Взгляд на этнографическое совещание как коммуникативное пространство не вызывает сомнения. Но не менее важно его определение как полигона бескомпромиссной информационно-психологической войны. Цели совещания, предполагавшие продвижение марксистской линии в этнологии и создание на этой основе ценностного консенсуса, достигались методами пропагандистскими (манипулятивными). Именно пропагандистские приемы обеспечили через формирование «спирали молчания» массовую поддержку драматических по последствиям резолюций совещания, успешно дискредитировали альтернативные взгляды и парализовали волю немногочисленных противников «минимизации» этнологии.

Совещание отличали высокий динамизм (подвижность) научного языка и широкое разнообразие моделей профессиональной коммуникации. Попытаемся оценить эффективность опробованных в ходе совещания коммуникативных и пропагандистских стратегий, вынеся за скобки морально-этическую сторону дела. Критерии эффективности очевидны: способность мобилизовать сторонников вокруг продвигаемой повестки, деморализовать противников и переубедить неопределившихся.

Изучение опубликованных стенограмм совещания позволило выделить три ключевые фигуры – Петра Федоровича Преображенского, Николая Михайловича Маторина и Валериана Борисовича Аптекаря. Все трое относились к числу лидеров этнографии того времени, и им было предоставлено право выступить с докладами, а следовательно повлиять на содержание и ход дискуссии. Всех троих отличала высокая коммуникативная активность [Алымов, Арзютов 2014: 37]. Именно они ярко воплотили три разные модели коммуникации и убеждения, три варианта управления мнением и процессом принятия решений: интеллектуальную (академическую) норму (Преображенский), прямолинейную пропаганду (Маторин), манипуляцию (Аптекарь).

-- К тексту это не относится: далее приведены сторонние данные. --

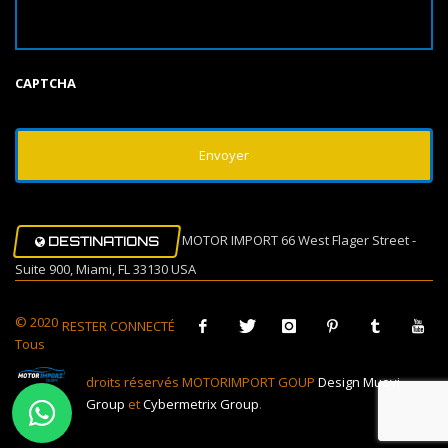
CAPTCHA
MOTOR IMPORT 66 West Flager Street -
DESTINATIONS
Suite 900, Miami, FL 33130 USA
© 2020
RESTER CONNECTÉ
Tous
droits réservés MOTORIMPORT GOUP
Design Muovi
Group
et
Cybermetrix Group
.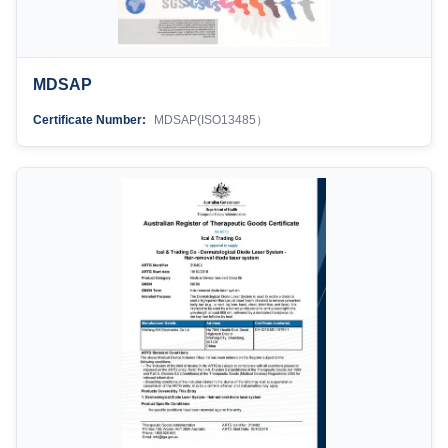
MDSAP
Certificate Number:
MDSAP(ISO13485）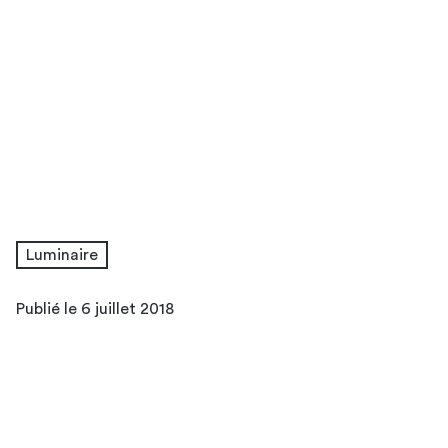
Luminaire
Publié le 6 juillet 2018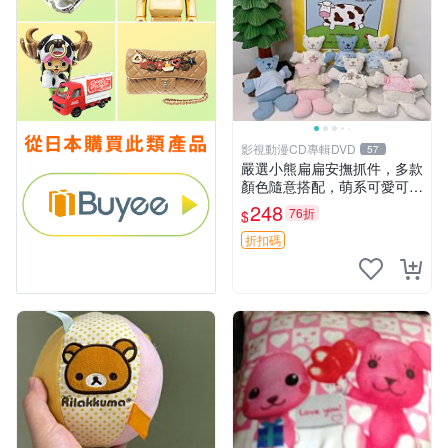
影視動漫CD專輯DVD
57
嚴選小熊扁扁安撫抓件，多款
顏色隨意搭配，萌系可愛可改
掛件 小熊安撫抓件 憶記 抓繩
248
76折
$
孩童掛件
折扣碼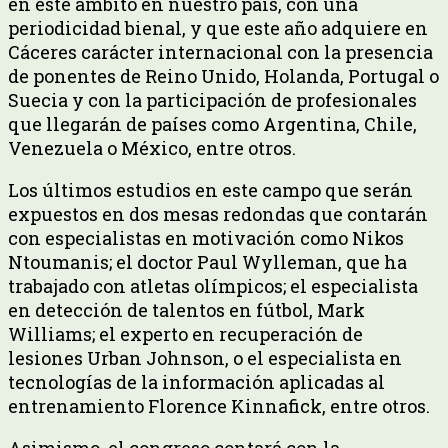
en este ámbito en nuestro país, con una
periodicidad bienal, y que este año adquiere en
Cáceres carácter internacional con la presencia
de ponentes de Reino Unido, Holanda, Portugal o
Suecia y con la participación de profesionales
que llegarán de países como Argentina, Chile,
Venezuela o México, entre otros.
Los últimos estudios en este campo que serán
expuestos en dos mesas redondas que contarán
con especialistas en motivación como Nikos
Ntoumanis; el doctor Paul Wylleman, que ha
trabajado con atletas olímpicos; el especialista
en detección de talentos en fútbol, Mark
Williams; el experto en recuperación de
lesiones Urban Johnson, o el especialista en
tecnologías de la información aplicadas al
entrenamiento Florence Kinnafick, entre otros.
Asimismo, el congreso contará con la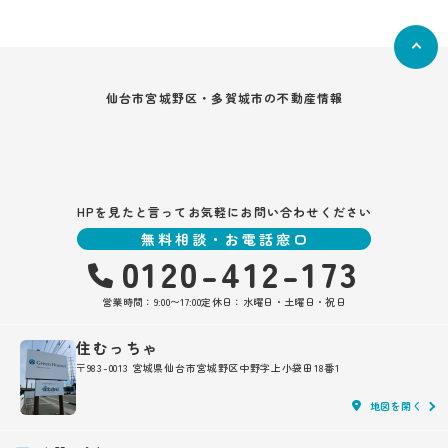
仙台市宮城野区・多賀城市の不動産情報
HPを見たと言ってお気軽にお問い合わせください
無料相談・お電話窓口
0120-412-173
営業時間：9:00〜17:00
定休日：水曜日・土曜日・祝日
住むっちゃ
〒983-0013 宮城県仙台市宮城野区中野字上小袋田18番1
地図を開く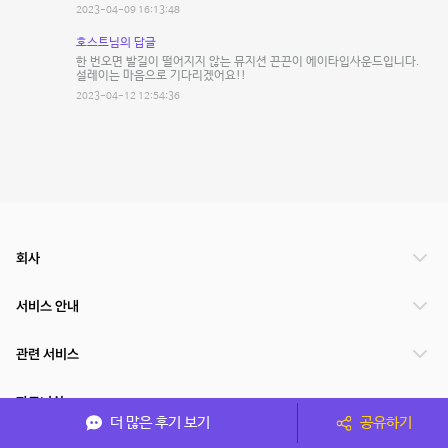
2023-04-09 16:13:48
호스트님의 답글
한 번오면 발길이 떨어지지 않는 뮤지션 끈끈이 에이타입사운드입니다.
설레이는 마음으로 기다리겠어요!!
2023-04-12 12:54:36
회사
서비스 안내
관련 서비스
파트너쉽
더 많은 후기 보기
공유하기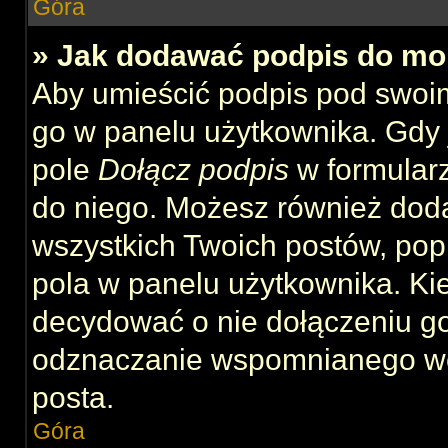
Góra
» Jak dodawać podpis do mo
Aby umieścić podpis pod swoi
go w panelu użytkownika. Gdy 
pole
Dołącz podpis
w formularz
do niego. Możesz również dod
wszystkich Twoich postów, po
pola w panelu użytkownika. Kie
decydować o nie dołączeniu g
odznaczanie wspomnianego wcz
posta.
Góra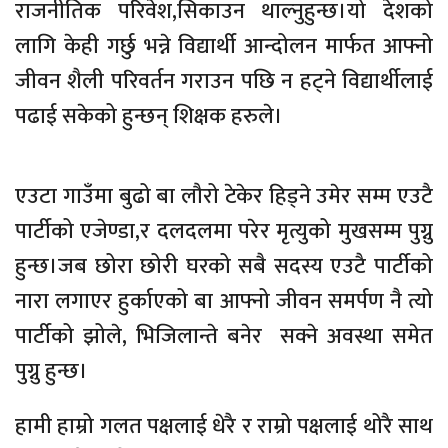
राजनीतिक परिवेश,सिकाउन थाल्नुहुन्छ।यो देशको
लागि केही गर्छु भन्ने विद्यार्थी आन्दोलन मार्फत आफ्नो
जीवन शैली परिवर्तन गराउन पछि न हट्ने विद्यार्थीलाई
पढाई सकेको हुन्छन् शिक्षक हरुले।
एउटा गाउँमा बुढो बा लौरो टेकेर हिड्ने उमेर सम्म एउटै
पार्टीको एजेण्डा,र दलदलमा परेर मृत्युको मुखसम्म पुग्नु
हुन्छ।जब छोरा छोरी घरको सबै सदस्य एउटै पार्टीको
नारा लगाएर हुर्काएको बा आफ्नो जीवन समर्पण नै त्यो
पार्टीको झोले, भिजिलान्ते बनेर सक्ने अवस्था समेत
पुग्नु हुन्छ।
हामी हाम्रो गलत पक्षलाई धेरै र राम्रो पक्षलाई थोरै साथ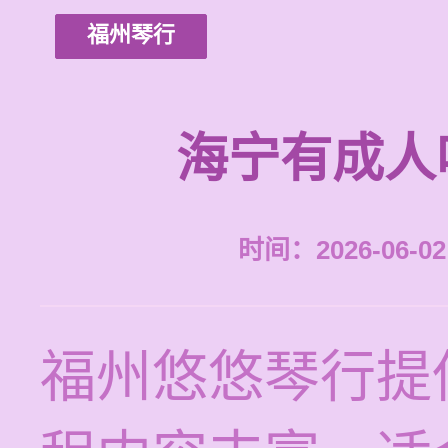
福州琴行
海宁有成人
时间：2026-06-02 
福州悠悠琴行提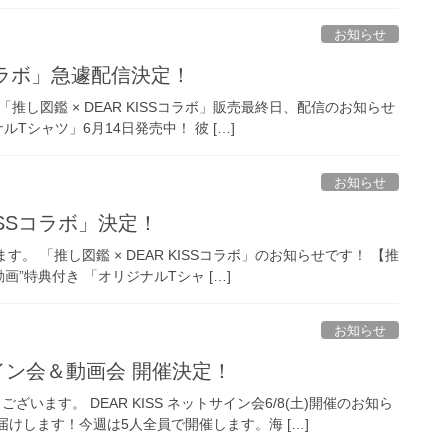
お知らせ
SSコラボ」急遽配信決定！
「推し図鑑 × DEAR KISSコラボ」販売最終日、配信のお知らせ
ナルTシャツ」6月14日発売中！ 彼 […]
お知らせ
ISSコラボ」決定！
す。 「推し図鑑 × DEAR KISSコラボ」のお知らせです！ 【推
動画”特典付き 「オリジナルTシャ […]
お知らせ
ットサイン会＆動画会 開催決定！
ございます。 DEAR KISS ネットサイン会6/8(土)開催のお知ら
けします！今週は5人全員で開催します。海 […]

Выбор модели коммуникации нельзя однозначно вывести из биографии и политической социализации. Преображенский (35 лет), Маторин (31 год), Аптекарь (30 лет) были практически ровесниками, имевшими различное социальное происхождение: Преображенский из семьи священнослужителей, Маторин – дворянин, Аптекарь – из еврейского местечка. Все трое получили историко-филологическое образование (Преображенский его завершил, Маторин и Аптекарь – нет) и активно преподавали, а Маторин и Аптекарь, кроме того, подвизались в области пропаганды. (Маторин читал курс теории агитации и пропаганды в Коммунистическом университете, т. е. может быть квалифицирован как профессиональный пропагандист). Все трое пришли в этнологию «со стороны»: Преображенский – историк античности, Маторин – специалист в области изучения религиозного синкретизма и антирелигиозной пропаганды, Аптекарь – «агент» академика Н. Я. Марра, популяризатор идей его яфетической теории. Маторин и Аптекарь, члены партии, выступали активными проводниками марксизма в общественных науках. Беспартийный Преображенский не только не был антимарксистом, но, судя по его книге «Курс этнологии» (1929), может быть охарактеризован его как «творческий марксист».